Guadagnavano circa 200 euro al giorno i “dipendenti” della banda di ladri e ricettatori capace di rubare da sette a dieci auto in una notte, farle a pezzi in poche ore e rivenderne le varie parti. E se in passato il mercato era stato soprattutto locale, negli ultimi anni la società si era evoluta piazzando i pezzi anche grazie alle vendite online e riuscendo a farli arrivare pure all’estero.
Lo riporta Repubblica nell’edizione odierna.
Si chiama Stolen III l’indagine della Squadra mobile della Bat coordinata dal pm tranese Marco Gambardella, che ha chiesto e ottenuto 15 misure cautelari (12 in carcere e tre ai domiciliari) dal gip Ivan Barlafante. Nell’inchiesta è coinvolto anche l’imprenditore agroalimentare (incensurato) Vito Musciolà, fino a pochi mesi fa è stato il segretario di Forza Italia a Trinitapoli.
Per lui – riferisce il quotidiano – non sono state chieste misure cautelari ma la sua posizione è al vaglio degli inquirenti, considerato che un capannone di sua proprietà a Trinitapoli sarebbe stato utilizzato come deposito dei pezzi di ricambio da piazzare sul mercato nero. I poliziotti lo hanno scoperto seguendo alcuni degli indagati.
Musciolà ha detto di non sapere ciò che accadeva nella struttura, che nell’ottobre scorso è stata ripulita («ho buttato pure la segatura a terra», diceva un indagato intercettato) perché gli uomini che la gestivano temevano un’inchiesta. In quei giorni Musciolà sosteneva i candidati azzurri al Consiglio regionale, ma a fine anno, il coordinatore provinciale Marcello Lanotte gli ha tolto il ruolo di segretario.

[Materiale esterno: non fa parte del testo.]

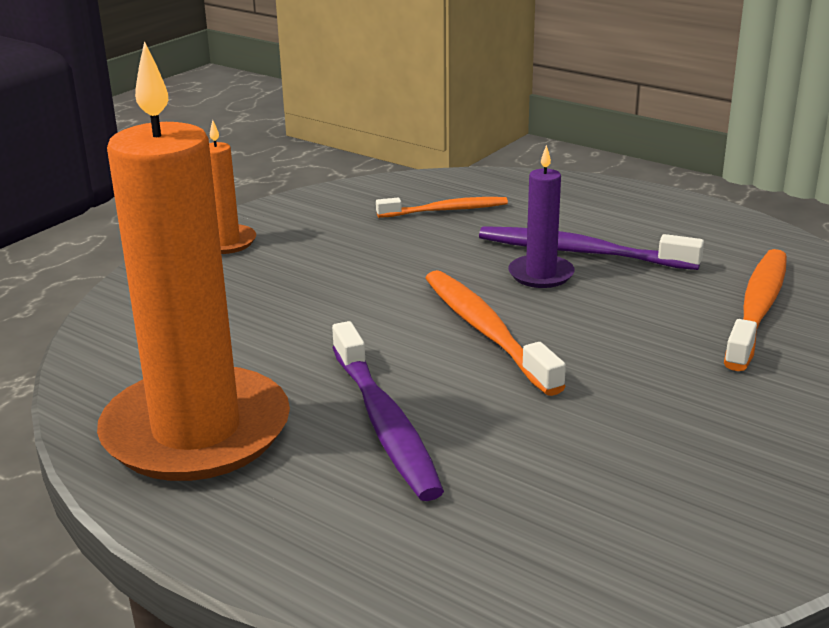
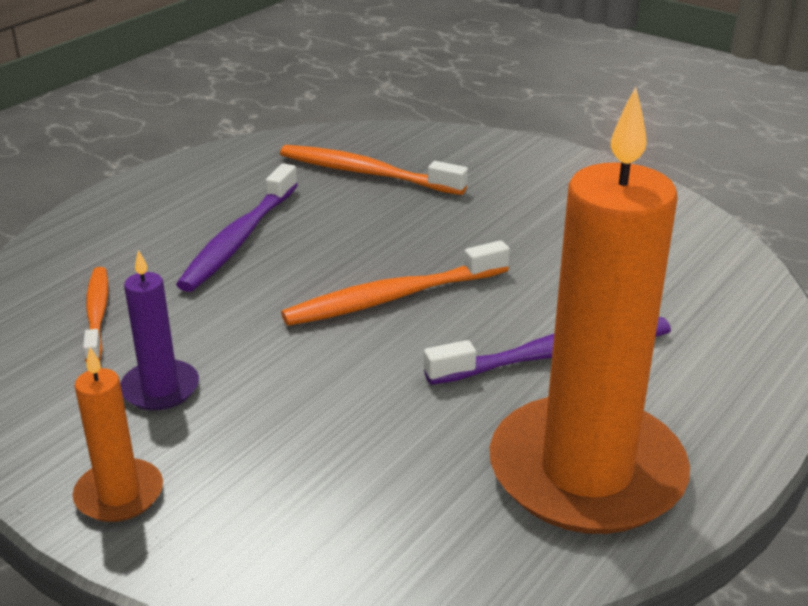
camera: 90 degrees left, 5 degrees up
purple candle [508,145,575,288] -> purple candle moved to [120,250,199,410]

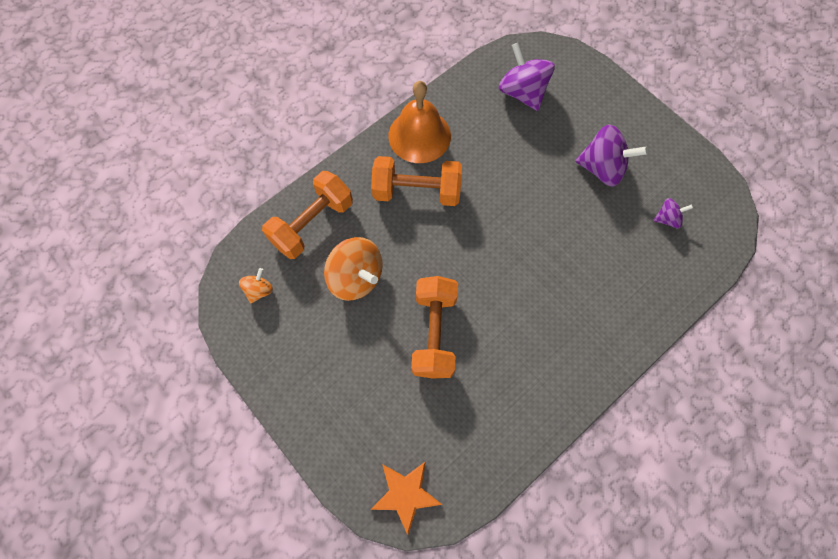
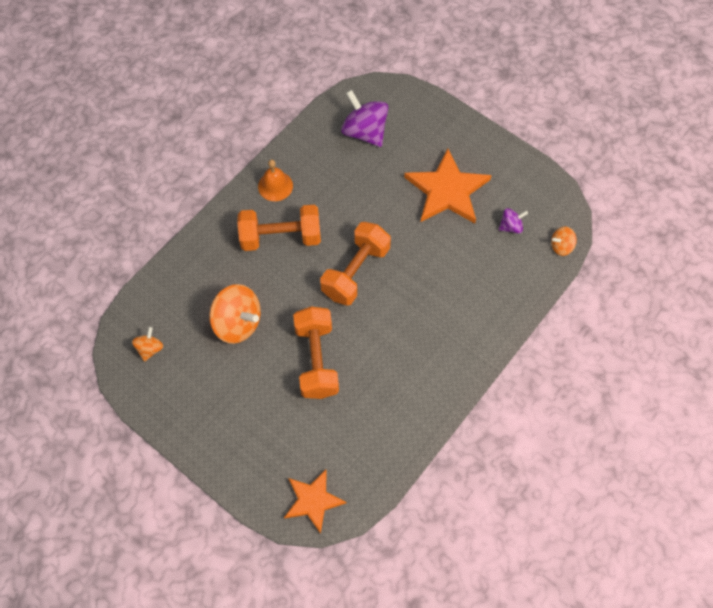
camera: 10 degrees left, 5 degrees down
orange dumbbell [262,171,353,259] -> orange dumbbell moved to [320,222,391,306]
orange bell [388,81,451,163] -> orange bell [258,160,293,201], size x0.60
purple spinning top [575,124,648,187] -> orange star [404,148,492,223]
none -> orange spinning top [551,227,577,256]

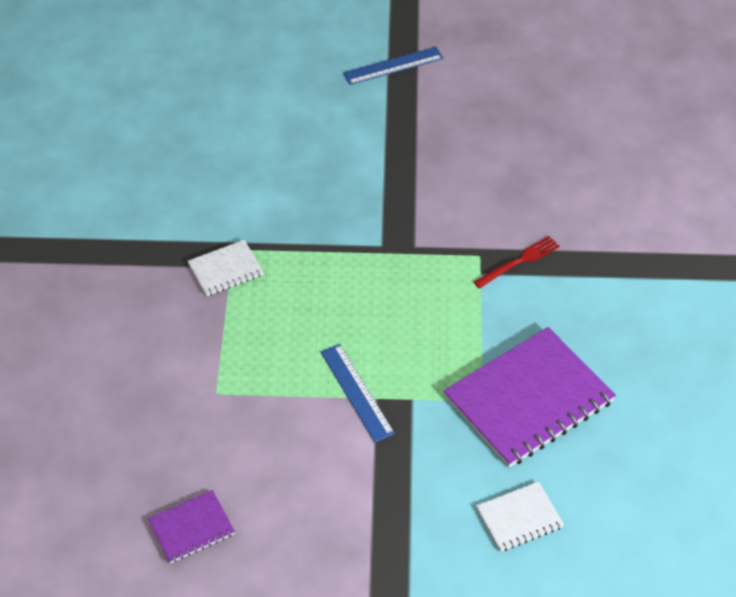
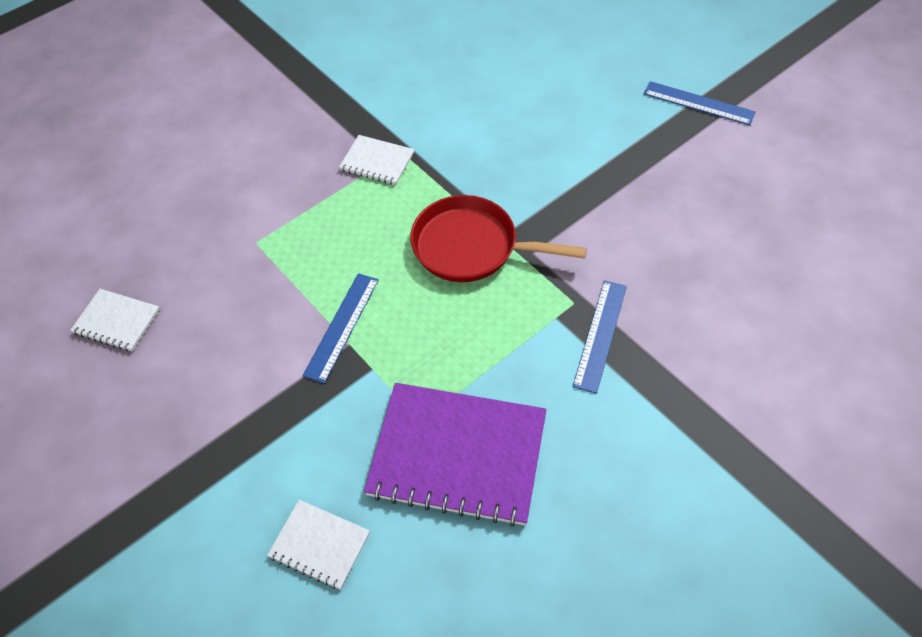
camera: 50 degrees right, 5 degrees up
purple notebook [148,490,235,563] -> white notebook [70,289,160,351]
red fork [474,236,560,289] -> blue ruler [572,280,627,394]
none -> red pan [410,195,587,282]

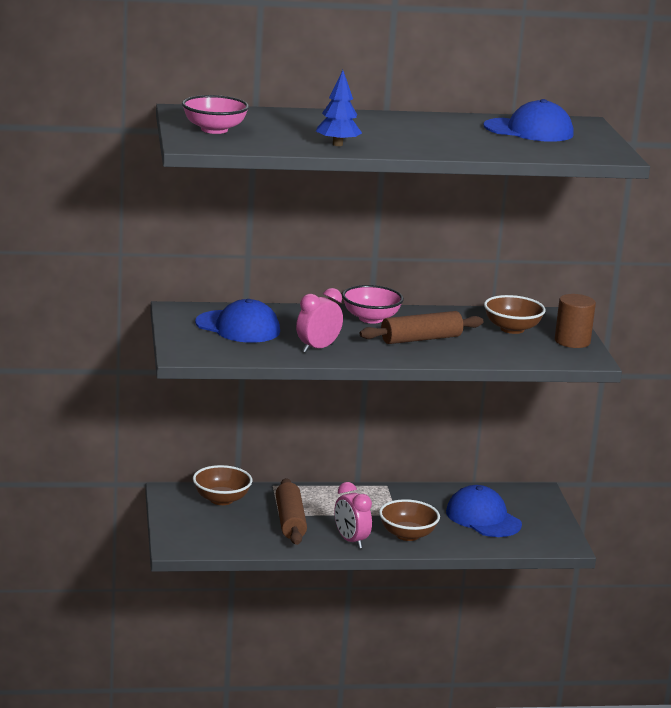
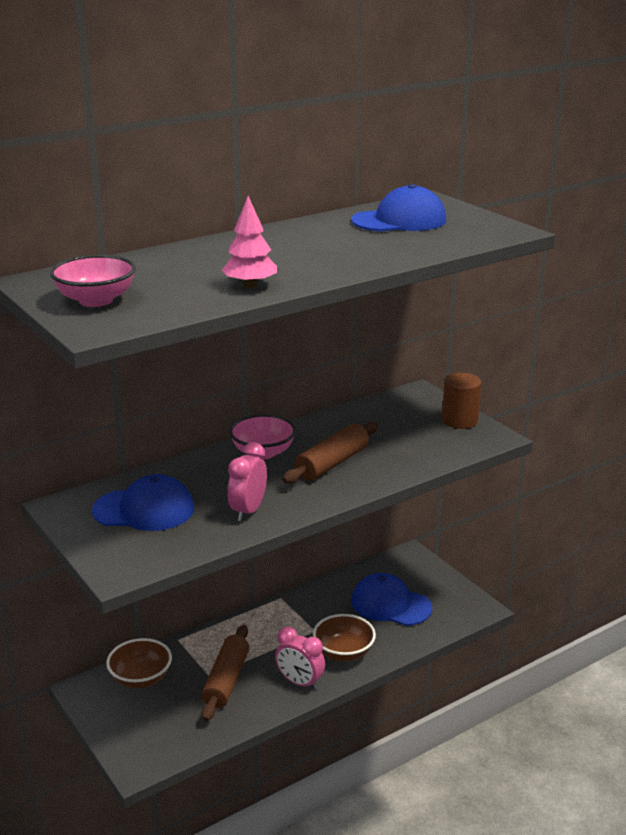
camera: 25 degrees left, 5 degrees up
brown rolling pin [276,478,307,545] -> brown rolling pin turned 45 degrees clockwise [201,625,249,722]
blue tree [316,70,362,146] -> pink tree [222,196,277,288]
brown bowl [484,295,546,334] -> none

In quei mesi la banda dei cerignolani veniva monitorata per fornire al gip le prove necessarie a bloccarne le attività. Al vertice dell’organizzazione si ritiene ci fossero 3 figure chiave: Pasquale Pensa, Alberto Macchiarulo e Sergio Martire. Accanto a loro operavano i gregari con compiti specifici: i ladri, ripresi dalle telecamere del Nordbarese e della Bat; i terminator che smontavano le auto in pochi minuti; gli autisti dei camion per il trasporto ai depositi e i ricettatori a contatto con i clienti.
Il gruppo lavorava 5 giorni a settimana, osservando le domeniche di riposo e la pausa estiva, con tanto di avvisi su WhatsApp. Il 31enne Giovanni Direda considerava l’attività un impiego in cui realizzarsi, visione condivisa dai familiari che la ritenevano una professione sicura con possibilità di carriera. In un’intercettazione, la moglie di uno degli arrestati si lamentava dei guadagni ridotti, spingendolo a cambiare gruppo per chiedere almeno 1.000 euro a settimana.
L’indagine ha individuato i cimiteri delle auto a Barletta, i luoghi di smontaggio a Bisceglie e i magazzini a Trinitapoli, dove un singolo motore poteva costare fino a 1.500 euro. Grazie a queste operazioni, il capo della Procura di Trani, Renato Nitti, ha rilevato che i furti sono diminuiti del 42,5 % rispetto a 4 anni fa.